On a tiré sur… le New-York Times !

95 ans que le géant américain n’avait pas publié d’édito en Une, ce fut chose faite ce samedi 5 décembre. En effet, suite aux attentats de San Bernardino datant du mercredi 2 décembre et ayant fait 14 morts, le troisième quotidien le plus lu aux États-Unis a décidé d’élever sa voix contre la circulation d’armes à feu dans le pays. Un véritable tollé communicationnel.
L’acte barbare qui a fait bondir les journalistes
L’acte a été perpétré par un couple, agissant sous l’effet de la propagande de l’État Islamique, au moyen d’armes à feu. Dans les colonnes des quotidiens américains, notamment du Huffington Post, celles-ci sont décrites comme un véritable “arsenal de guerre”.
Trois jours plus tard, c’est contre ces mêmes armes, que les civils peuvent se procurer de façon légale aux États-Unis, que la voix des journalistes du New York Times s’élève. “C’est un scandale et une honte nationale que des civils puissent acheter légalement des armes destinées spécifiquement à tuer des personnes avec une rapidité et une efficacité brutale”, peut-on lire en première page du journal.
Le Times new-yorkais prend pour cible les élus, qu’il juge trop laxistes face à la question du port d’armes au sein du pays. En effet, Barack Obama, durant ses deux mandats consécutifs, n’aura jamais su faire accepter le renforcement d’un ensemble des lois sur les armes. Sans parler des sympathisants républicains, à la tête du Congrès, qui reçoivent pour la plupart un soutien financier tout droit venu du lobby des armes, la NRA (National Rifle Association), et qui n’ont donc aucun intérêt à voir ces lois se consolider. Rappelons que les armes à feu font en moyenne 300 victimes et blessés par jour aux États-Unis.

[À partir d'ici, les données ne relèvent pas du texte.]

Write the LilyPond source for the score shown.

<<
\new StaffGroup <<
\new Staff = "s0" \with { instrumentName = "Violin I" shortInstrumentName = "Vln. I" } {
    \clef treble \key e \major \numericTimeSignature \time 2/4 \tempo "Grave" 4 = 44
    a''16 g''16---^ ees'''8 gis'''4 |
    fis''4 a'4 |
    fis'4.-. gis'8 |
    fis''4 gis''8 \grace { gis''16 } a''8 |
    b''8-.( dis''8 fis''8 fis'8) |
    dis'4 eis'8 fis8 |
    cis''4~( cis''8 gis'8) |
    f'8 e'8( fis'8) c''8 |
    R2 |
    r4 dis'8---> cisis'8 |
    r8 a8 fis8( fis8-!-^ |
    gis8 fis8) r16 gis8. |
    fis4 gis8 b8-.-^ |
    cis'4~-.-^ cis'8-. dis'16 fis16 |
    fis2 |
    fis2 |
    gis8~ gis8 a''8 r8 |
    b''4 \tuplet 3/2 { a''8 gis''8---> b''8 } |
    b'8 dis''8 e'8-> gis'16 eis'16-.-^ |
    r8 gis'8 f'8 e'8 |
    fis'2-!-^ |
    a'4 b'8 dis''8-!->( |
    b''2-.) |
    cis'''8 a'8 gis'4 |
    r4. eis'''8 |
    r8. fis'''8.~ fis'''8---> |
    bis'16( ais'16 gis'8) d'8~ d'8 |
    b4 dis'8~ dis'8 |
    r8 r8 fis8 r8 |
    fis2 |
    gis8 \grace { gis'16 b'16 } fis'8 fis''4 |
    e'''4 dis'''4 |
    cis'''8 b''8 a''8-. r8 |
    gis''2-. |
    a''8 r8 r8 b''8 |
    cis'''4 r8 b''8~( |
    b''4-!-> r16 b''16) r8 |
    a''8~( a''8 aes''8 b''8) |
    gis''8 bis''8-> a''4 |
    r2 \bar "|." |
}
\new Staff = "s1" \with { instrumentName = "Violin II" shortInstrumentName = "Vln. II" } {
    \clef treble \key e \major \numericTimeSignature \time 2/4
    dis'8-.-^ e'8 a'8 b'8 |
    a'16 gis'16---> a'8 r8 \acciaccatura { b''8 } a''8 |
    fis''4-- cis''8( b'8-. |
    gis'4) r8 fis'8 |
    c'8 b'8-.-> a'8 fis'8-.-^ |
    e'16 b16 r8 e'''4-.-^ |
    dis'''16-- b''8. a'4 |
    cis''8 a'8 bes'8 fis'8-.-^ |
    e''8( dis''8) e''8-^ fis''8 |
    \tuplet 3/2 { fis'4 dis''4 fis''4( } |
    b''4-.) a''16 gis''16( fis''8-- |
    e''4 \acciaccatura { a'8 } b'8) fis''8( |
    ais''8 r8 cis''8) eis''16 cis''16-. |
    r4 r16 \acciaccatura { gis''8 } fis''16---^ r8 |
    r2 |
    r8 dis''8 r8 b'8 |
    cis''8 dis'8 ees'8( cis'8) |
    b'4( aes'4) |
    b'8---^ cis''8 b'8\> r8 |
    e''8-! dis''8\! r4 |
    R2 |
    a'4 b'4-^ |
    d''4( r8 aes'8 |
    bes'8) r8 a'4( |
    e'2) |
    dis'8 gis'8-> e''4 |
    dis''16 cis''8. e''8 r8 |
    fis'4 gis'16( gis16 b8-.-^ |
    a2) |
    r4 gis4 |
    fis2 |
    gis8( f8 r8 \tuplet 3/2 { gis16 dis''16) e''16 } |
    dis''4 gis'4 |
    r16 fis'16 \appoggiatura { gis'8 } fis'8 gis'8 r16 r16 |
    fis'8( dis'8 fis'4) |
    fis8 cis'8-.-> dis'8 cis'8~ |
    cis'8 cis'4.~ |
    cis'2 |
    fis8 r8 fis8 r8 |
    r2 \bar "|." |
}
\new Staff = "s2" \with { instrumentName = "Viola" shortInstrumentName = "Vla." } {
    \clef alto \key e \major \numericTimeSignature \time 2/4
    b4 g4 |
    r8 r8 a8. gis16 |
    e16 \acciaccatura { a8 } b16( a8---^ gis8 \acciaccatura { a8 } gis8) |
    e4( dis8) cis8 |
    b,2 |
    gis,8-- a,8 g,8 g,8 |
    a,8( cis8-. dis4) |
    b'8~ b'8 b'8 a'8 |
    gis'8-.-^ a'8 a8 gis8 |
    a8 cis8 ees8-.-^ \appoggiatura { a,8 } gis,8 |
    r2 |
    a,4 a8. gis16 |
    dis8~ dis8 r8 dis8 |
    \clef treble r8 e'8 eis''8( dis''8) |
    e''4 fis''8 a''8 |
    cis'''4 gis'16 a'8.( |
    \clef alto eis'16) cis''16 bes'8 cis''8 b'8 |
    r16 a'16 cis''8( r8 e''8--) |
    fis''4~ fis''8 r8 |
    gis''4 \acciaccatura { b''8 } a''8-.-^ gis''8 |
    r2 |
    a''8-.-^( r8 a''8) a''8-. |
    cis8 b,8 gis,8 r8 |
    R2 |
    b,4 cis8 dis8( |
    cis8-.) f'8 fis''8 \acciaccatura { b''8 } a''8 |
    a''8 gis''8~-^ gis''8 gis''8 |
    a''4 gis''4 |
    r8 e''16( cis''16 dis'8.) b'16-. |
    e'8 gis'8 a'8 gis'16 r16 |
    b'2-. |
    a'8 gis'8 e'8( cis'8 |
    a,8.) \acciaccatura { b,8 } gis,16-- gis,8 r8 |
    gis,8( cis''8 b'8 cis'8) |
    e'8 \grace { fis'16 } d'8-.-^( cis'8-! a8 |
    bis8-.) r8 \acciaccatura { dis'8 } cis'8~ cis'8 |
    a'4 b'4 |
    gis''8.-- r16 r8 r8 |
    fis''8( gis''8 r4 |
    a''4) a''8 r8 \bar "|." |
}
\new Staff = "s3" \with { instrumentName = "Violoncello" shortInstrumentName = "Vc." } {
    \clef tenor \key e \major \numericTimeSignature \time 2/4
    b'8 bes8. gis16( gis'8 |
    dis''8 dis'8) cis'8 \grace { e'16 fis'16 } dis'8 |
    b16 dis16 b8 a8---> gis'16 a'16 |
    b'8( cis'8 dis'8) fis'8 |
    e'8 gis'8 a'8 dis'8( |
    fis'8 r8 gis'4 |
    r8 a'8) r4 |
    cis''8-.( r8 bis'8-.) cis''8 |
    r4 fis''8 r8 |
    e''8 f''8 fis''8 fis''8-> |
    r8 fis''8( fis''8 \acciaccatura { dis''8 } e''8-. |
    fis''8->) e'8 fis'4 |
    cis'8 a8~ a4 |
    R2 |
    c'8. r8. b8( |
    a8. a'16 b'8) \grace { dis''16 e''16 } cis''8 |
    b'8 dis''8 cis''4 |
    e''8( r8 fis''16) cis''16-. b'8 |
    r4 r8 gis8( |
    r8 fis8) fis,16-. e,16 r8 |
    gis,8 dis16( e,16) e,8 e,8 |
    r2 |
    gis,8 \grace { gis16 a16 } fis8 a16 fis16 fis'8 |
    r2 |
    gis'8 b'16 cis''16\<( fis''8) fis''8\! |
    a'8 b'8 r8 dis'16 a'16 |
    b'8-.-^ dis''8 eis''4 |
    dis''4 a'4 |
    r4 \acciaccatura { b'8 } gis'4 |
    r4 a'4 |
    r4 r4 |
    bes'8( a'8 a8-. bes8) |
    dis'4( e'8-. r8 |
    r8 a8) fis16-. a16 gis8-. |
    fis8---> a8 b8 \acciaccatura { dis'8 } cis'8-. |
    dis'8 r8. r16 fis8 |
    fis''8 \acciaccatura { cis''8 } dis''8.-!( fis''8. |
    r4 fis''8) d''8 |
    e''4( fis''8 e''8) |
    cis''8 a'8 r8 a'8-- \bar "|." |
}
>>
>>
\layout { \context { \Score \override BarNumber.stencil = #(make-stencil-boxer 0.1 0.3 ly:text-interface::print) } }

Une prise de position se transforme en couac…
Malheureusement, si la prise de position du quotidien sur le sujet est tout à fait recevable, celui-ci multiplie les erreurs et décrédibilise alors son propre édito, le laissant, désarmé, aux mains de ses détracteurs.
Le premier problème se trouve sur le fond. Ainsi, le Huffington Post reproche à son concurrent son manque de courage quant à sa prise de position. En effet, le terme d’interdiction des armes à feu n’est à aucun moment mentionné dans l’édito, et c’est pourtant ce que le New York Times prône. Par ailleurs, le journal se trompe de cible en pointant du doigt les armes à feu, puisque la plupart des tueries aux USA ne sont pas perpétrées par ce type d’armes, mais bien par les armes de poing.
Erick Erickson, commentateur sur la chaîne CNN, s’est montré plus agressif en critiquant la forme: il a tiré sur la Une, invoquant un cruel manque de profondeur, avant de poster la photo sur Twitter. Il qualifie l’édito de “creux” et se vante d’avoir ajouté quelques trous à la page. Ainsi criblée de balles, la Une du journal prend l’allure d’un torchon.
 

Enfin, les quotidiens américains s’accordent pour remettre en cause l’efficacité d’une telle démarche. Pour rappel, lorsque le New York Times publie en 1920 un édito en Une, celui-ci a pour but de décrédibiliser la candidature du républicain Warren G. Harding à la Maison Blanche. Ce dernier finira par remporter les élections.
Cette façon de procéder semble donc trop cavalière et trop brutale pour avoir un réel impact en terme de communication. The Daily Beast écrit ainsi “Apparemment même le New York Times pense devoir gueuler pour être entendu.”. La qualité de l’information s’efface sous le poids de la colère.
Une cause pourtant bien défendue… par les autres.
Si le New York Times rate cette fois sa cible, la cause en a inspiré d’autres, notamment l’organisation MomsDemandAction, formée par des parents craignant pour la sécurité de leurs enfants dans les lieux publics, notamment à l’école. Cette association s’est implantée dans chacun des 50 états américains.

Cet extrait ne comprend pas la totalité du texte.